__PROVIDED RECORDS__.
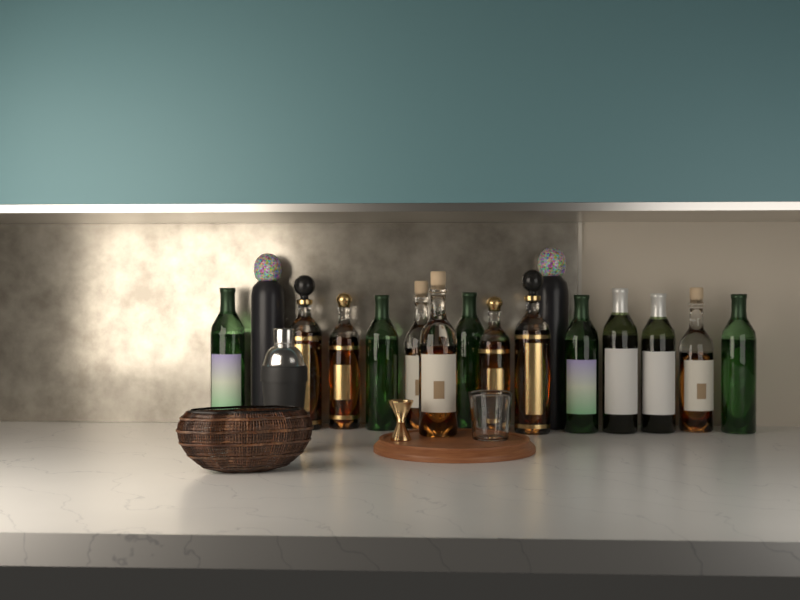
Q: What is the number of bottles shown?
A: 16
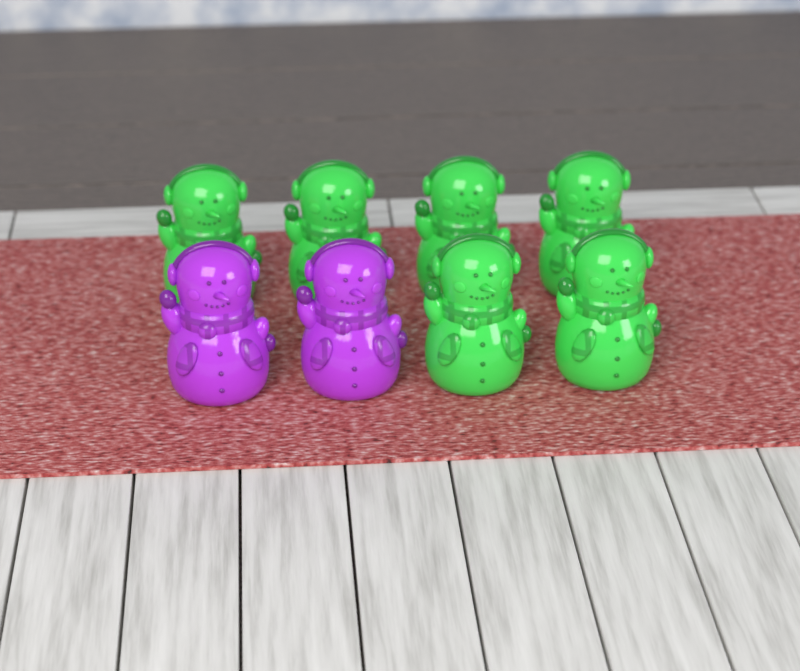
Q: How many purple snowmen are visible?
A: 2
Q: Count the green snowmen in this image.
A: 6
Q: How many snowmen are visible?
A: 8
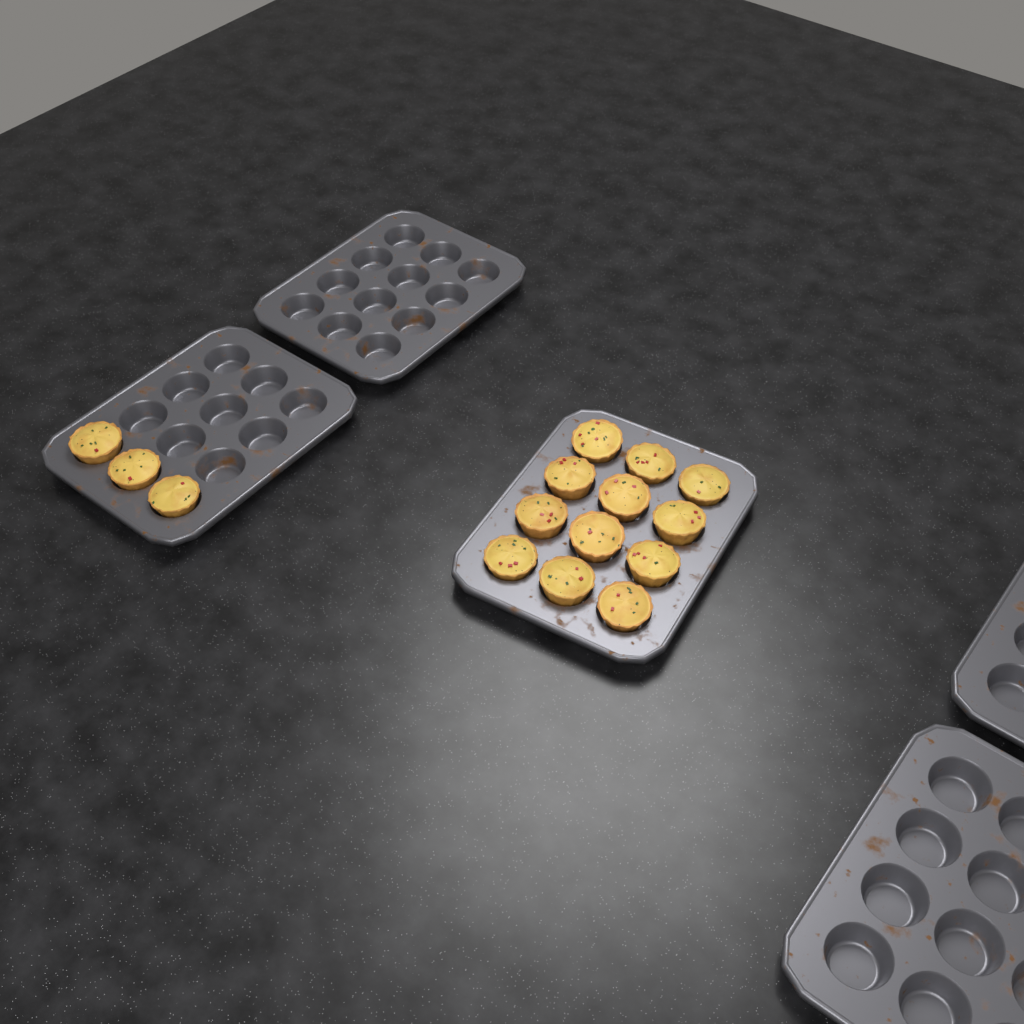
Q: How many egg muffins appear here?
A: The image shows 15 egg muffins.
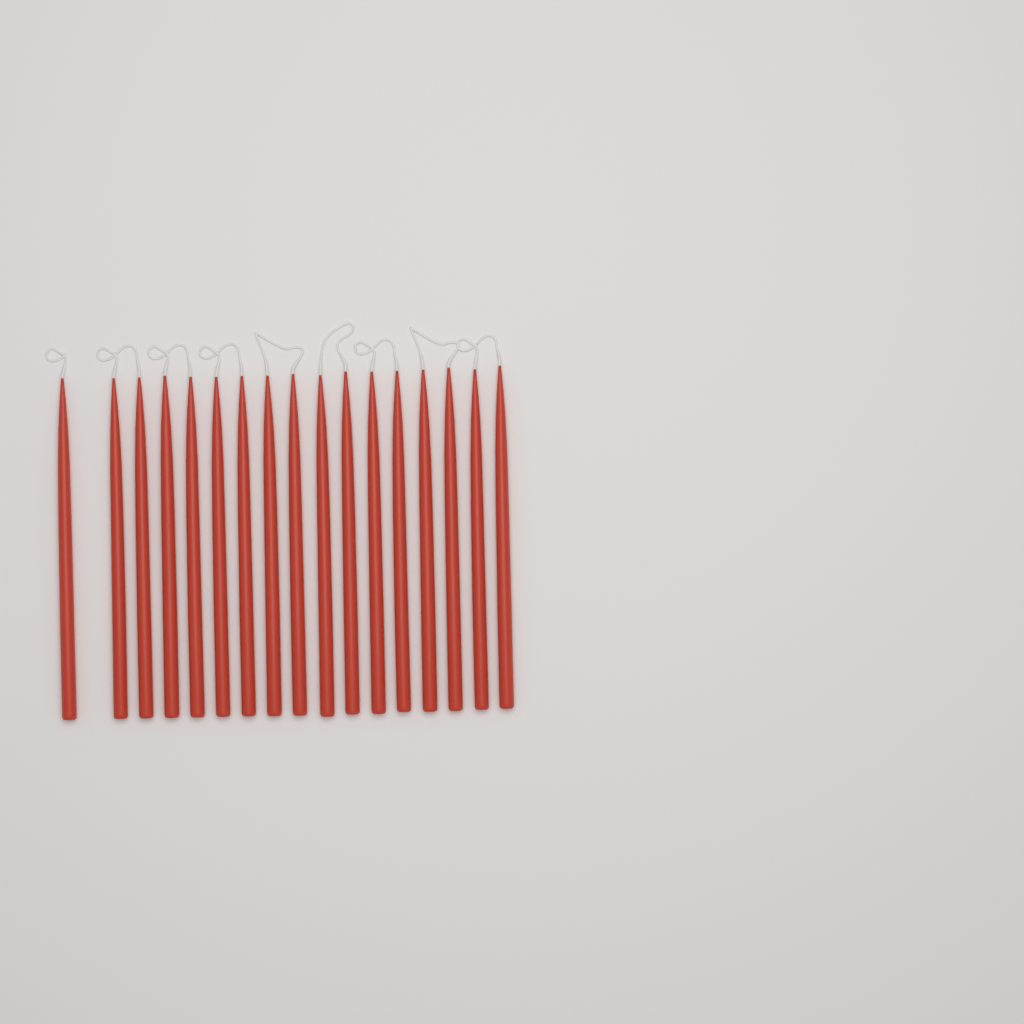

__PROBLEM DETAILS__.
Copy every entry above word for word, leaving out the pictures.

__SOLUTION TO THE EXERCISE__.
Q: What is the number of bottles shown?
A: 16
Q: How many purple snowmen are visible?
A: 2
Q: Count the green snowmen in this image.
A: 6
Q: How many snowmen are visible?
A: 8
Q: How many egg muffins appear here?
A: The image shows 15 egg muffins.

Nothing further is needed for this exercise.